Children and infants often experience epiphora due to a poorly developed or narrow tear duct. This condition, called dacryostenosis, can be resolved by a painless procedure in which these ducts are probed to help open up the tear drainage system. If a simple probing procedure does not completely resolve the issue, stents and tubes can be placed to help open up this drainage system.

Improper Eyelid or Eyelash Positioning

Watery eyes can also be due to improper eyelid or eyelash positioning. Minor surgery can fix improper eyelid positioning. Often times this improper positioning can cause dry eye, and this condition results in the body reacting by overproducing tears. In-growing eyelashes, called trichiasis, can also irritate the eye and cause watering. This may be remedied by removing the lashes, although the issue may reoccur.

Poor Eyelid Function

Another cause of watery eyes can be poor eyelid function. The eye must close correctly in order to properly spread the tear film over the eye, and poor eyelid function may prevent proper closing of the eyelids. A condition called ectropion can cause a drooping and pulling away of the lower eyelid, which is often seen in older individuals. This issue can be easily remedied with a minor eyelid surgery to tighten the drooping eyelid.

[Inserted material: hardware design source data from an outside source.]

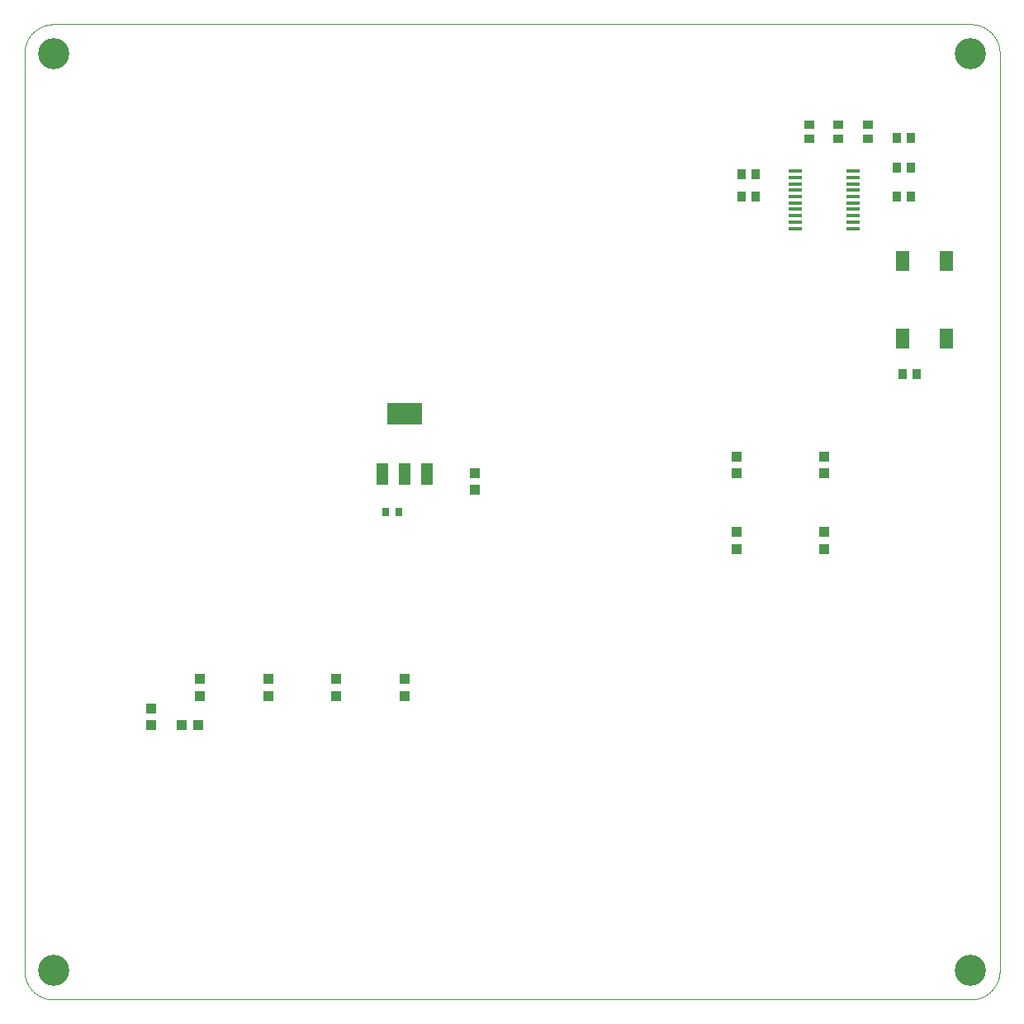
<source format=gtp>
G04 EAGLE Gerber RS-274X export*
G75*
%MOMM*%
%FSLAX34Y34*%
%LPD*%
%INSolder paste top*%
%IPPOS*%
%AMOC8*
5,1,8,0,0,1.08239X$1,22.5*%
G01*
%ADD10C,0.000000*%
%ADD11C,3.200000*%
%ADD12R,1.100000X1.000000*%
%ADD13R,1.000000X1.100000*%
%ADD14R,1.080000X1.050000*%
%ADD15R,1.400000X2.050000*%
%ADD16R,0.810000X1.040000*%
%ADD17R,1.219200X2.235200*%
%ADD18R,3.600000X2.200000*%
%ADD19R,0.750000X0.940000*%
%ADD20R,1.040000X0.810000*%
%ADD21R,1.475000X0.450000*%


D10*
X30000Y0D02*
X970000Y0D01*
X1000000Y30000D02*
X1000000Y970000D01*
X970000Y1000000D02*
X30000Y1000000D01*
X0Y970000D02*
X0Y30000D01*
X9Y29275D01*
X35Y28551D01*
X79Y27827D01*
X140Y27105D01*
X219Y26384D01*
X315Y25665D01*
X428Y24949D01*
X559Y24236D01*
X707Y23526D01*
X872Y22821D01*
X1054Y22119D01*
X1253Y21422D01*
X1468Y20729D01*
X1701Y20043D01*
X1950Y19362D01*
X2215Y18687D01*
X2496Y18019D01*
X2794Y17358D01*
X3107Y16704D01*
X3436Y16058D01*
X3781Y15420D01*
X4141Y14791D01*
X4516Y14171D01*
X4906Y13560D01*
X5310Y12958D01*
X5729Y12366D01*
X6163Y11785D01*
X6610Y11214D01*
X7071Y10655D01*
X7545Y10106D01*
X8032Y9570D01*
X8532Y9045D01*
X9045Y8532D01*
X9570Y8032D01*
X10106Y7545D01*
X10655Y7071D01*
X11214Y6610D01*
X11785Y6163D01*
X12366Y5729D01*
X12958Y5310D01*
X13560Y4906D01*
X14171Y4516D01*
X14791Y4141D01*
X15420Y3781D01*
X16058Y3436D01*
X16704Y3107D01*
X17358Y2794D01*
X18019Y2496D01*
X18687Y2215D01*
X19362Y1950D01*
X20043Y1701D01*
X20729Y1468D01*
X21422Y1253D01*
X22119Y1054D01*
X22821Y872D01*
X23526Y707D01*
X24236Y559D01*
X24949Y428D01*
X25665Y315D01*
X26384Y219D01*
X27105Y140D01*
X27827Y79D01*
X28551Y35D01*
X29275Y9D01*
X30000Y0D01*
X0Y970000D02*
X9Y970725D01*
X35Y971449D01*
X79Y972173D01*
X140Y972895D01*
X219Y973616D01*
X315Y974335D01*
X428Y975051D01*
X559Y975764D01*
X707Y976474D01*
X872Y977179D01*
X1054Y977881D01*
X1253Y978578D01*
X1468Y979271D01*
X1701Y979957D01*
X1950Y980638D01*
X2215Y981313D01*
X2496Y981981D01*
X2794Y982642D01*
X3107Y983296D01*
X3436Y983942D01*
X3781Y984580D01*
X4141Y985209D01*
X4516Y985829D01*
X4906Y986440D01*
X5310Y987042D01*
X5729Y987634D01*
X6163Y988215D01*
X6610Y988786D01*
X7071Y989345D01*
X7545Y989894D01*
X8032Y990430D01*
X8532Y990955D01*
X9045Y991468D01*
X9570Y991968D01*
X10106Y992455D01*
X10655Y992929D01*
X11214Y993390D01*
X11785Y993837D01*
X12366Y994271D01*
X12958Y994690D01*
X13560Y995094D01*
X14171Y995484D01*
X14791Y995859D01*
X15420Y996219D01*
X16058Y996564D01*
X16704Y996893D01*
X17358Y997206D01*
X18019Y997504D01*
X18687Y997785D01*
X19362Y998050D01*
X20043Y998299D01*
X20729Y998532D01*
X21422Y998747D01*
X22119Y998946D01*
X22821Y999128D01*
X23526Y999293D01*
X24236Y999441D01*
X24949Y999572D01*
X25665Y999685D01*
X26384Y999781D01*
X27105Y999860D01*
X27827Y999921D01*
X28551Y999965D01*
X29275Y999991D01*
X30000Y1000000D01*
X970000Y1000000D02*
X970725Y999991D01*
X971449Y999965D01*
X972173Y999921D01*
X972895Y999860D01*
X973616Y999781D01*
X974335Y999685D01*
X975051Y999572D01*
X975764Y999441D01*
X976474Y999293D01*
X977179Y999128D01*
X977881Y998946D01*
X978578Y998747D01*
X979271Y998532D01*
X979957Y998299D01*
X980638Y998050D01*
X981313Y997785D01*
X981981Y997504D01*
X982642Y997206D01*
X983296Y996893D01*
X983942Y996564D01*
X984580Y996219D01*
X985209Y995859D01*
X985829Y995484D01*
X986440Y995094D01*
X987042Y994690D01*
X987634Y994271D01*
X988215Y993837D01*
X988786Y993390D01*
X989345Y992929D01*
X989894Y992455D01*
X990430Y991968D01*
X990955Y991468D01*
X991468Y990955D01*
X991968Y990430D01*
X992455Y989894D01*
X992929Y989345D01*
X993390Y988786D01*
X993837Y988215D01*
X994271Y987634D01*
X994690Y987042D01*
X995094Y986440D01*
X995484Y985829D01*
X995859Y985209D01*
X996219Y984580D01*
X996564Y983942D01*
X996893Y983296D01*
X997206Y982642D01*
X997504Y981981D01*
X997785Y981313D01*
X998050Y980638D01*
X998299Y979957D01*
X998532Y979271D01*
X998747Y978578D01*
X998946Y977881D01*
X999128Y977179D01*
X999293Y976474D01*
X999441Y975764D01*
X999572Y975051D01*
X999685Y974335D01*
X999781Y973616D01*
X999860Y972895D01*
X999921Y972173D01*
X999965Y971449D01*
X999991Y970725D01*
X1000000Y970000D01*
X1000000Y30000D02*
X999991Y29275D01*
X999965Y28551D01*
X999921Y27827D01*
X999860Y27105D01*
X999781Y26384D01*
X999685Y25665D01*
X999572Y24949D01*
X999441Y24236D01*
X999293Y23526D01*
X999128Y22821D01*
X998946Y22119D01*
X998747Y21422D01*
X998532Y20729D01*
X998299Y20043D01*
X998050Y19362D01*
X997785Y18687D01*
X997504Y18019D01*
X997206Y17358D01*
X996893Y16704D01*
X996564Y16058D01*
X996219Y15420D01*
X995859Y14791D01*
X995484Y14171D01*
X995094Y13560D01*
X994690Y12958D01*
X994271Y12366D01*
X993837Y11785D01*
X993390Y11214D01*
X992929Y10655D01*
X992455Y10106D01*
X991968Y9570D01*
X991468Y9045D01*
X990955Y8532D01*
X990430Y8032D01*
X989894Y7545D01*
X989345Y7071D01*
X988786Y6610D01*
X988215Y6163D01*
X987634Y5729D01*
X987042Y5310D01*
X986440Y4906D01*
X985829Y4516D01*
X985209Y4141D01*
X984580Y3781D01*
X983942Y3436D01*
X983296Y3107D01*
X982642Y2794D01*
X981981Y2496D01*
X981313Y2215D01*
X980638Y1950D01*
X979957Y1701D01*
X979271Y1468D01*
X978578Y1253D01*
X977881Y1054D01*
X977179Y872D01*
X976474Y707D01*
X975764Y559D01*
X975051Y428D01*
X974335Y315D01*
X973616Y219D01*
X972895Y140D01*
X972173Y79D01*
X971449Y35D01*
X970725Y9D01*
X970000Y0D01*
D11*
X30000Y30000D03*
X30000Y970000D03*
X970000Y30000D03*
X970000Y970000D03*
D12*
X390000Y311500D03*
X390000Y328500D03*
X180000Y311500D03*
X180000Y328500D03*
X250000Y311500D03*
X250000Y328500D03*
X320000Y311500D03*
X320000Y328500D03*
X130000Y298500D03*
X130000Y281500D03*
D13*
X161500Y281500D03*
X178500Y281500D03*
D12*
X730000Y557000D03*
X730000Y540000D03*
X820000Y557000D03*
X820000Y540000D03*
D14*
X730000Y462250D03*
X730000Y479750D03*
X820000Y462250D03*
X820000Y479750D03*
D15*
X900000Y677750D03*
X900000Y757250D03*
X945000Y677750D03*
X945000Y757250D03*
D16*
X914400Y641700D03*
X900000Y641700D03*
D17*
X366886Y539012D03*
X390000Y539012D03*
X413114Y539012D03*
D18*
X390000Y600990D03*
D13*
X462050Y539850D03*
X462050Y522850D03*
D19*
X384000Y500150D03*
X370000Y500150D03*
D20*
X805000Y897200D03*
X805000Y882800D03*
D16*
X908600Y823300D03*
X894200Y823300D03*
D20*
X834500Y897400D03*
X834500Y883000D03*
X864500Y897400D03*
X864500Y883000D03*
D16*
X908500Y883100D03*
X894100Y883100D03*
X908500Y853100D03*
X894100Y853100D03*
X735600Y823300D03*
X750000Y823300D03*
X735600Y846400D03*
X750000Y846400D03*
D21*
X790620Y849250D03*
X790620Y842750D03*
X790620Y836250D03*
X790620Y829750D03*
X790620Y823250D03*
X790620Y816750D03*
X790620Y810250D03*
X790620Y803750D03*
X790620Y797250D03*
X790620Y790750D03*
X849380Y790750D03*
X849380Y797250D03*
X849380Y803750D03*
X849380Y810250D03*
X849380Y816750D03*
X849380Y823250D03*
X849380Y829750D03*
X849380Y836250D03*
X849380Y842750D03*
X849380Y849250D03*
M02*

</source>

Persistent eye watering should be examined by an ophthalmologist and a proper treatment plan executed in order to aid in better vision and a healthier eye. Epiphora can be caused by a multitude of issues, many of which are transient or easily resolved by a simple surgical procedure. Ectropion, trichiasis, and dacryostenosis can all be resolved with simple procedures that involve painless probing, eyelash removal, or eyelid tightening.